Los cambios culturales requieren tiempo. La “buena noticia” es que el modelo está roto. Habrá cambios. La “mala noticia” es que la emergencia climática y la situación desesperada de la pequeña producción, cada vez con más problemas para subsistir, reclama más tiempo (medido en años) y muchas voluntades políticas para frenar que este sector pague la mayor parte de las facturas. Necesitamos por ello iniciar una transición desde el campo y desde la ciudad de nuestros sistemas alimentarios.
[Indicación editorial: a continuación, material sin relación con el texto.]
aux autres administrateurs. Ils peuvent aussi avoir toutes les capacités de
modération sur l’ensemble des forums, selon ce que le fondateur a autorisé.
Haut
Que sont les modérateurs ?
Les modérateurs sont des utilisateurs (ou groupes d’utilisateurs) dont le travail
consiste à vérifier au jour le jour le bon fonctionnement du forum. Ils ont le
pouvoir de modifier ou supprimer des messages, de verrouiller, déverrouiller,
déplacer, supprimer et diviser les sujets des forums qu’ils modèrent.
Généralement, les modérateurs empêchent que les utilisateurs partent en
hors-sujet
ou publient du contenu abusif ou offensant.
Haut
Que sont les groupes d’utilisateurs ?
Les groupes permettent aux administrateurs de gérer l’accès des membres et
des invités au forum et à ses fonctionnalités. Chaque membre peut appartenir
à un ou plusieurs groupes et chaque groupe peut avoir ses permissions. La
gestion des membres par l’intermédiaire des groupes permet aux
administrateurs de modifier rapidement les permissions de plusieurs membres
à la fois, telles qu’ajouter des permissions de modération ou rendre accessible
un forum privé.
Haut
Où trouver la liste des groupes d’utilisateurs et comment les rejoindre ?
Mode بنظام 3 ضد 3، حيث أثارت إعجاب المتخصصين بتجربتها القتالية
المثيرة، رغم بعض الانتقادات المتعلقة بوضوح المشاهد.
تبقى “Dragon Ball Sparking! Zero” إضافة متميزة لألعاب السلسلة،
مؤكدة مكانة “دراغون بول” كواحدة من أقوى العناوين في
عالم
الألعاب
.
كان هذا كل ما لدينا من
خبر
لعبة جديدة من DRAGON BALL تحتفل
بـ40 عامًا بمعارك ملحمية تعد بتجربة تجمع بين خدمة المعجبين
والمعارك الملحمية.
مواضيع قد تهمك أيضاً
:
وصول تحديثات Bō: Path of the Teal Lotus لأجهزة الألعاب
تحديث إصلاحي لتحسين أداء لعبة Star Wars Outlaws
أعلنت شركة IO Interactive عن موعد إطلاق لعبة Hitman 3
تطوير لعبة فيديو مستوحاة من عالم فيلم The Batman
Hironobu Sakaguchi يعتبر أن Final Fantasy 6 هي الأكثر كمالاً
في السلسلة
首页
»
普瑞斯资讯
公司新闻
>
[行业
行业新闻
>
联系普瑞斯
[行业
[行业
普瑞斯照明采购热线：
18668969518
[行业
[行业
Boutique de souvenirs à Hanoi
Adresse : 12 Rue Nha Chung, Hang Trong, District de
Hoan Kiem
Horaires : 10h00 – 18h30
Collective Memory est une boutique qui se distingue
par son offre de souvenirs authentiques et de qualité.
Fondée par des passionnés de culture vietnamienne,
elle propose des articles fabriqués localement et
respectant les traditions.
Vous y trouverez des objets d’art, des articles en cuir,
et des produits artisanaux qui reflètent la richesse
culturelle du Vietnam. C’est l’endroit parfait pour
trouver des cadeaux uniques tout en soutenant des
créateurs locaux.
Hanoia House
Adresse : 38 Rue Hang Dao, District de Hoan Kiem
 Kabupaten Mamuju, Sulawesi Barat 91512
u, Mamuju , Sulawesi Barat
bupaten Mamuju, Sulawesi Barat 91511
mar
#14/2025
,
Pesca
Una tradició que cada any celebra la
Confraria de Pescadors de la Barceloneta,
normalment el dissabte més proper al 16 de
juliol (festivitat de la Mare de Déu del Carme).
El dilema no estará, como quiere la patronal agrícola y las grandes distribuidoras, entre la subvención a la comida barata (de mala calidad, con poco margen para quien produce) y reglas de transición ecológica (la emergencia climática, la sequía y el encarecimiento del petróleo dictarán sus sentencias). Será entre defensa de la pequeña producción frente a corporaciones globales que tienen a su favor las políticas agrarias. No sólo hablamos de facturas económicas sino de fracturas vitales que están dejando nuestras sociedades más vulnerables y nuestros mundos rurales más desasistidos.